SOURCE EXTRACT:
D.A. Davidson analysts downgraded Microsoft (NASDAQ:MSFT) on Monday from a Buy to a Neutral rating, while maintaining a $475 price target.

The firm cited intensifying competition in AI as the reason for the revision, noting that competitors have largely caught up with Microsoft’s AI capabilities, “which reduces the justification for the current premium valuation.”

The tech giant’s shares have surged 92% since January 2023, outperforming the S&P 500’s 49% gain during the same period.

Microsoft had previously taken a significant lead in both cloud business and code generation by being the first to embrace and commercialize generative AI. This was largely due to an early investment in OpenAI and rapid deployment of capabilities within its Azure and GitHub platforms.

However, D.A. Davidson now believes that Microsoft’s lead has diminished as Amazon (NASDAQ:AMZN) Web Services (AWS) and Google (NASDAQ:GOOGL) Cloud Platform (GCP) have shown comparable growth rates and are closing the gap in cloud business additions.

“Our new proprietary hyperscaler semiconductor analysis indicates AWS and GCP are far ahead in terms of deploying their own silicon into their data centers, which gives them a significant advantage over Azure going forward,” analysts said.

Microsoft’s Maia chips are still years behind those of Amazon (AMZN) and Google (GOOGL), with current use limited to running Azure OpenAI Services workloads. This, analysts note, puts Microsoft in a difficult position in the escalating data center arms race.

Microsoft’s reliance on Nvidia (NASDAQ:NVDA) for data center operations is also seen as a potential weakness, as it could lead to a shift of wealth from MSFT shareholders to NVDA’s. The company is now experiencing operating margin declines due to increased data center capital expenditures, which are growing from 12% to 21% of revenue.

“This is a higher rate of increase compared to Amazon and Google, a result of Microsoft’s greater reliance on NVIDIA,” analysts point out.

“Every year Microsoft over-invests at these rates, it will diminish margins by at least 1pp in a cumulative manner. Microsoft would need to lay off ~10,000 employees for every year of over-investment in order to offset the margin drag.”

Lastly, analysts voiced concerns about the quality of Azure’s revenue growth, which may be inflated by self-funded revenue from OpenAI.

Microsoft’s investment in OpenAI, which exclusively operates on Azure, could be considered lower quality revenue that drives much of Azure’s recent acceleration. Moreover, competition in code generation tools has increased, with Amazon and Gitlab catching up to GitHub Copilot’s capabilities, and Cursor emerging as a new industry standard.

TASK TO COMPLETE: According to the article on the Microsoft downgrade, by what percentage have Microsoft's shares risen since January 2023? The items that follow come from a separate source.

DATA TO EXAMINE:
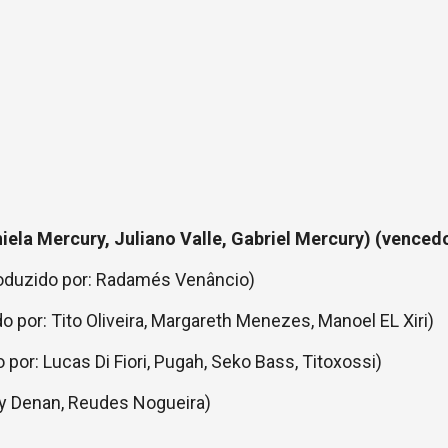
iela Mercury, Juliano Valle, Gabriel Mercury) (venced
roduzido por: Radamés Venâncio)
por: Tito Oliveira, Margareth Menezes, Manoel EL Xiri)
r: Lucas Di Fiori, Pugah, Seko Bass, Titoxossi)
ny Denan, Reudes Nogueira)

TASK RESULT: 92%